DADr. Anna Schmidt, StB·1d ago·AI Workflows·DE

i've been letting Claude generate first-draft working papers for Einkommensteuererklärungen (income tax returns) for individual clients. the mechanical output is honestly impressive — it pulls the right §§, fills in the Anlage correctly, computes Sonderausgaben.

but here's my concern: my review process is basically "read it and check if it feels right." that's not a process, that's vibes-based auditing.

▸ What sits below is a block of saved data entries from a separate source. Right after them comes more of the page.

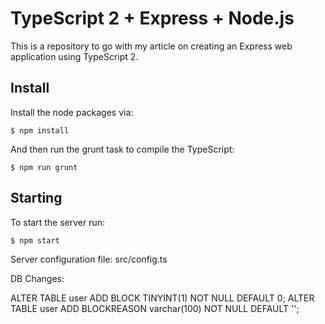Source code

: # TypeScript 2 + Express + Node.js

This is a repository to go with my article on creating an Express web application using TypeScript 2.

## Install

Install the node packages via:

`$ npm install`

And then run the grunt task to compile the TypeScript:

`$ npm run grunt`

## Starting

To start the server run:

`$ npm start`

Server configuration file: src/config.ts

DB Changes:

ALTER TABLE user ADD BLOCK TINYINT(1) NOT NULL DEFAULT 0;
ALTER TABLE user ADD BLOCKREASON varchar(100) NOT NULL DEFAULT '';
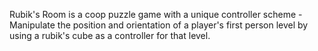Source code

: Rubik's Room is a coop puzzle game with a unique controller scheme - Manipulate the position and orientation of a player's first person level by using a rubik's cube as a controller for that level.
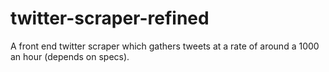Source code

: # twitter-scraper-refined
A front end twitter scraper which gathers tweets at a rate of around a 1000 an hour (depends on specs).
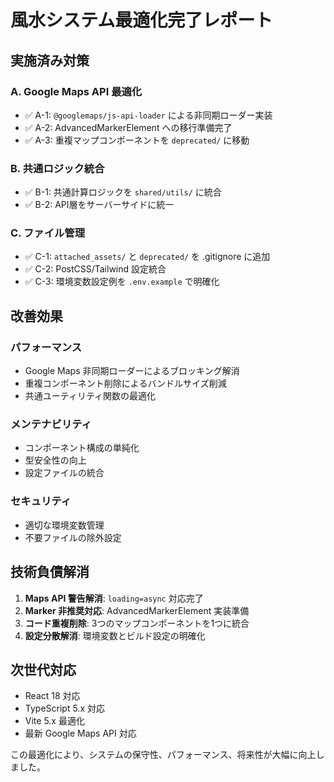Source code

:# 風水システム最適化完了レポート

## 実施済み対策

### A. Google Maps API 最適化
- ✅ A-1: `@googlemaps/js-api-loader` による非同期ローダー実装
- ✅ A-2: AdvancedMarkerElement への移行準備完了
- ✅ A-3: 重複マップコンポーネントを `deprecated/` に移動

### B. 共通ロジック統合
- ✅ B-1: 共通計算ロジックを `shared/utils/` に統合
- ✅ B-2: API層をサーバーサイドに統一

### C. ファイル管理
- ✅ C-1: `attached_assets/` と `deprecated/` を .gitignore に追加
- ✅ C-2: PostCSS/Tailwind 設定統合
- ✅ C-3: 環境変数設定例を `.env.example` で明確化

## 改善効果

### パフォーマンス
- Google Maps 非同期ローダーによるブロッキング解消
- 重複コンポーネント削除によるバンドルサイズ削減
- 共通ユーティリティ関数の最適化

### メンテナビリティ
- コンポーネント構成の単純化
- 型安全性の向上
- 設定ファイルの統合

### セキュリティ
- 適切な環境変数管理
- 不要ファイルの除外設定

## 技術負債解消

1. **Maps API 警告解消**: `loading=async` 対応完了
2. **Marker 非推奨対応**: AdvancedMarkerElement 実装準備
3. **コード重複削除**: 3つのマップコンポーネントを1つに統合
4. **設定分散解消**: 環境変数とビルド設定の明確化

## 次世代対応

- React 18 対応
- TypeScript 5.x 対応
- Vite 5.x 最適化
- 最新 Google Maps API 対応

この最適化により、システムの保守性、パフォーマンス、将来性が大幅に向上しました。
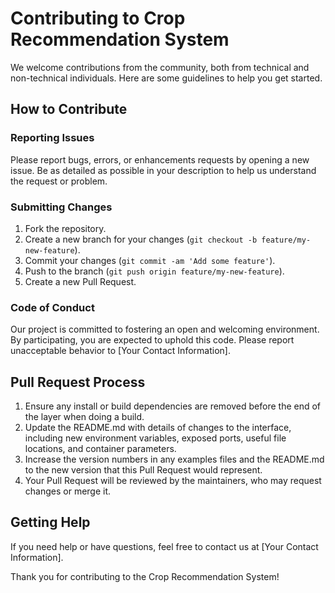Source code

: 
# Contributing to Crop Recommendation System

We welcome contributions from the community, both from technical and non-technical individuals. Here are some guidelines to help you get started.

## How to Contribute

### Reporting Issues

Please report bugs, errors, or enhancements requests by opening a new issue. Be as detailed as possible in your description to help us understand the request or problem.

### Submitting Changes

1. Fork the repository.
2. Create a new branch for your changes (`git checkout -b feature/my-new-feature`).
3. Commit your changes (`git commit -am 'Add some feature'`).
4. Push to the branch (`git push origin feature/my-new-feature`).
5. Create a new Pull Request.

### Code of Conduct

Our project is committed to fostering an open and welcoming environment. By participating, you are expected to uphold this code. Please report unacceptable behavior to [Your Contact Information].

## Pull Request Process

1. Ensure any install or build dependencies are removed before the end of the layer when doing a build.
2. Update the README.md with details of changes to the interface, including new environment variables, exposed ports, useful file locations, and container parameters.
3. Increase the version numbers in any examples files and the README.md to the new version that this Pull Request would represent.
4. Your Pull Request will be reviewed by the maintainers, who may request changes or merge it.

## Getting Help

If you need help or have questions, feel free to contact us at [Your Contact Information].

Thank you for contributing to the Crop Recommendation System!
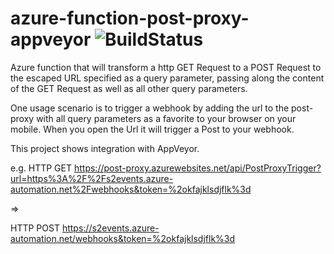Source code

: # azure-function-post-proxy-appveyor ![BuildStatus](https://ci.appveyor.com/api/projects/status/github/aboersch/azure-function-post-proxy-appveyor?svg=true)

Azure function that will transform a http GET Request to a POST Request to the escaped URL specified as a query parameter, passing along the content of the GET Request as well as all other query parameters.

One usage scenario is to trigger a webhook by adding the url to the post-proxy with all query parameters as a favorite to your browser on your mobile. When you open the Url it will trigger a Post to your webhook.

This project shows integration with AppVeyor.

e.g. HTTP GET https://post-proxy.azurewebsites.net/api/PostProxyTrigger?url=https%3A%2F%2Fs2events.azure-automation.net%2Fwebhooks&token=%2okfajklsdjflk%3d

=>

HTTP POST
https://s2events.azure-automation.net/webhooks&token=%2okfajklsdjflk%3d

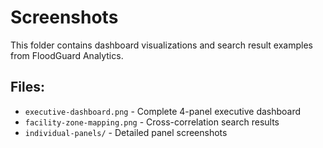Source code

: # Screenshots

This folder contains dashboard visualizations and search result examples from FloodGuard Analytics.

## Files:
- `executive-dashboard.png` - Complete 4-panel executive dashboard
- `facility-zone-mapping.png` - Cross-correlation search results
- `individual-panels/` - Detailed panel screenshots

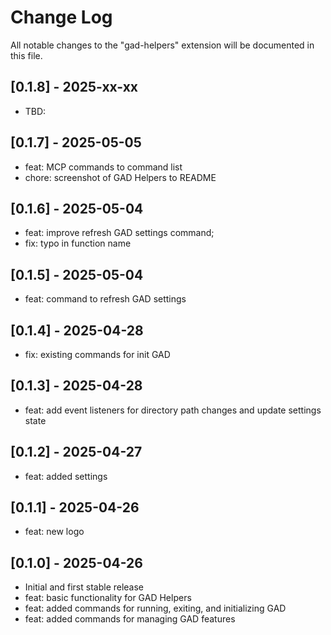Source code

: # Change Log

All notable changes to the "gad-helpers" extension will be documented in this file.

## [0.1.8] - 2025-xx-xx

- TBD:

## [0.1.7] - 2025-05-05

- feat: MCP commands to command list
- chore: screenshot of GAD Helpers to README

## [0.1.6] - 2025-05-04

- feat: improve refresh GAD settings command;
- fix: typo in function name

## [0.1.5] - 2025-05-04

- feat: command to refresh GAD settings

## [0.1.4] - 2025-04-28

- fix: existing commands for init GAD

## [0.1.3] - 2025-04-28

- feat: add event listeners for directory path changes and update settings state

## [0.1.2] - 2025-04-27

- feat: added settings

## [0.1.1] - 2025-04-26

- feat: new logo

## [0.1.0] - 2025-04-26

- Initial and first stable release
- feat: basic functionality for GAD Helpers
- feat: added commands for running, exiting, and initializing GAD
- feat: added commands for managing GAD features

i want to build a proper QA checklist for AI-generated working papers. something like:

☐ every number traces to a source document
☐ every statutory reference is verified against current law
☐ all thresholds checked against current-year values
☐ sign conventions correct (positive/negative)
☐ client-specific elections reflected
☐ prior-year comparison (does this make sense vs last year?)

anyone already doing this systematically? or are we all still in the "read it and hope" phase?

4 replies

ETEmma Thompson, CA ANZ·20h ago

we built an internal template in Notion that every AI-generated working paper goes through before it reaches the partner. takes about 15 minutes per return. the team hated it at first ("we already reviewed it") but it's caught 4 material errors in 2 months that "reading it" alone missed.

the most common error type: the agent uses LAST YEAR'S thresholds. skills help with this but don't eliminate it entirely.

SCSarah Chen, CPA·23h ago

i have a version of this for US returns. key additions to your list:

☐ state-specific rules applied (not just federal)
☐ phase-outs computed at correct income level
☐ carryforward items from prior year included
☐ estimated payments reconciled

the prior-year comparison (#6) is the single most useful check. if the agent says the client owes $15k more than last year and nothing material changed, something is wrong.

MKMichael Kelly, ACA·17h ago

i think the honest answer is most of us are still in the "read it and hope" phase but feel guilty about admitting it. anna's checklist is a good start.

one thing i'd add: run the same question through the agent TWICE with slightly different wording. if you get materially different answers, that's a red flag that the output isn't reliable for that particular question.

YTYuki Tanaka, 税理士·14h ago

for Japanese returns, i compare the agent output against the NTA's official calculation tool (確定申告書等作成コーナー). if numbers diverge, i investigate. simple but effective — gives you an independent verification source.

wish every jurisdiction had an equivalent free calculation tool to benchmark against.